◆ **Preguntas de estudio**:
[1] Según la reseña sobre la novela El desierto, ¿qué nombre le da el autor al pueblo donde se forja el epítome de la nación?
[2] Prolonga la reseña sobre la novela El desierto a partir de su última oración, con uno o dos párrafos de tono similar.

◆ **Texto de origen**:
==============================
Su regreso al Chile de la transición democrática, para
hacerse cargo nuevamente de su puesto, le significará no sólo
reencontrarse con esa comunidad que se ha empeñado en negar
los hechos del pasado, sino también desandar el camino que
antes emprendió su hija con el fin de buscar las respuestas
que su madre le negó durante años.
“¿Dónde estabas tú, mamá, cuando todas
esas cosas horribles ocurrieron en tu ciudad?” es la pregunta que
martillea la conciencia de la protagonista, y que Claudia escribe
en una carta que le envía desde Chile con la intención
de saber qué hizo ella como jueza mientras los militares cometían
sus atrocidades. Y es en la extensa respuesta que Laura redacta antes
de su viaje (y que arma, en El desierto, un contrapunto narrativo
con el relato de la vuelta a su patria) donde el nudo gordiano comienza
a deshacerse. El fantasma del mayor Cáceres reaviva así
el recuerdo de un pacto oscuro que ambos entablaron, luego de un episodio
en el que Laura es torturada y forzada a delatar a un prófugo
del campo que los militares montaron en su pueblo. Un pacto a través
del que Franz rescribe –en clave de chantaje– las relaciones eróticas
entre torturador y torturada, y en el que Laura acepta entregarse
a su verdugo a cambio de que no siga matando prisioneros.
Si bien el autor –que publicó las novelas Santiago Cero
(1990) y El lugar donde estuvo el Paraíso (1996), y
cuya prosa abreva en la de Graham Greene, Julian Barnes y Ian McEwan–
transita ciertos tópicos presentes en las narrativas de la
“guerra sucia” (el exilio, el repaso del pasado personal y social
anterior a la partida, el denominado “síndrome de Estocolmo”,
etc.), el hecho de que El desierto sea –según él–
una “novela de ideas” la aleja de la trampa del lugar común
que la historia y la literatura tienden en esos casos. Cuando Laura
discurre sobre qué significó para ella encontrarse de
pronto con el deber de hacer justicia con leyes injustas, la filosofía
política hace su ingreso en el texto para abrir una reflexión
sobre el Estado totalitario. Una reflexión que se inscribe,
a su vez, en la primera causa con que la jueza se topa al recobrar
sus fueros, y en la que un joven abogado denuncia –entre otras cosas–
la existencia de una culpa colectiva en “la normalidad que rodeó
a lo perverso” aquellos años. Allí, Franz pone el ojo
en uno de los atolladeros que tiene la memoria: el de las responsabilidades
morales y políticas de la sociedad en su conjunto. De una nación
cuyo epítome se forja en ese pueblo inhóspito, reseco,
que el autor llama Pampa Hundida. El desierto, de este modo,
se preocupa por dar cuenta de las líneas de contacto entre
el centro de desaparición de personas y la comunidad que lo
rodea, ensayando una microfísica del poder a la sombra del
terrorismo de Estado. Y es la participación activa o pasiva
de sus integrantes (del médico que examina a los fusilados
y prescribe o no el tiro de gracia; del periodista que acepta la censura;
del cura que asiste espiritualmente a los prisioneros; de los que
hacen oídos sordos a los disparos que retumban en la calma
matutina) lo que permite adentrarse en una “zona gris” en que las
responsabilidades se confunden y se vuelven recíprocas. Una
zona en que la culpabilidad de las víctimas es “la más
oscura forma en que el poder logra perpetuar sus afrentas”.
==============================
◆ **Material proporcionado**:

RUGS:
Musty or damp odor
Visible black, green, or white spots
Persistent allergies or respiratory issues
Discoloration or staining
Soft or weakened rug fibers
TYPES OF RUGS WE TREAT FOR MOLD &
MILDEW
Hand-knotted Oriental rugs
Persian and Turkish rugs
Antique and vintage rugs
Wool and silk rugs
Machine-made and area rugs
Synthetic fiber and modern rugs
==============================
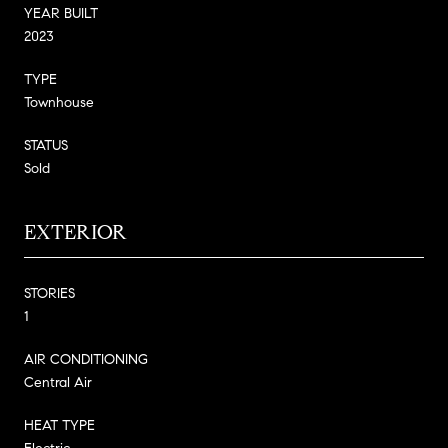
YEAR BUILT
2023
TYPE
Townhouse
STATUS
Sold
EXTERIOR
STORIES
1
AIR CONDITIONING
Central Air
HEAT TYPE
==============================
◆ **Respuestas**:
[1] Pampa Hundida.

[2]
La pugna que se narra en El desierto entre Laura y su hija
es, en realidad, la de dos generaciones. “Parece que los únicos
dispuestos a enfrentar el pasado en este país somos quienes
no lo vivimos”, le enrostra en un momento Claudia a su madre. Y lo
hace situada frente a esa tragedia (en cuya mención redunda
la novela) que en el presente se repite como farsa, y que para el
narrador condena a los hijos de la dictadura a buscar sus banderas
en el pasado de sus padres, a falta de nuevos y mejores ideales. En
ese arco en que la literatura se torna para Franz una herramienta
útil para revisar lo hecho por la sociedad durante y después
del pinochetismo, se trasluce la ambición que inflama El
desierto. Una ambición que sólo los meandros de
la historia literaria podrán determinar si fue o no cumplida:
la de ser la gran novela de la dictadura.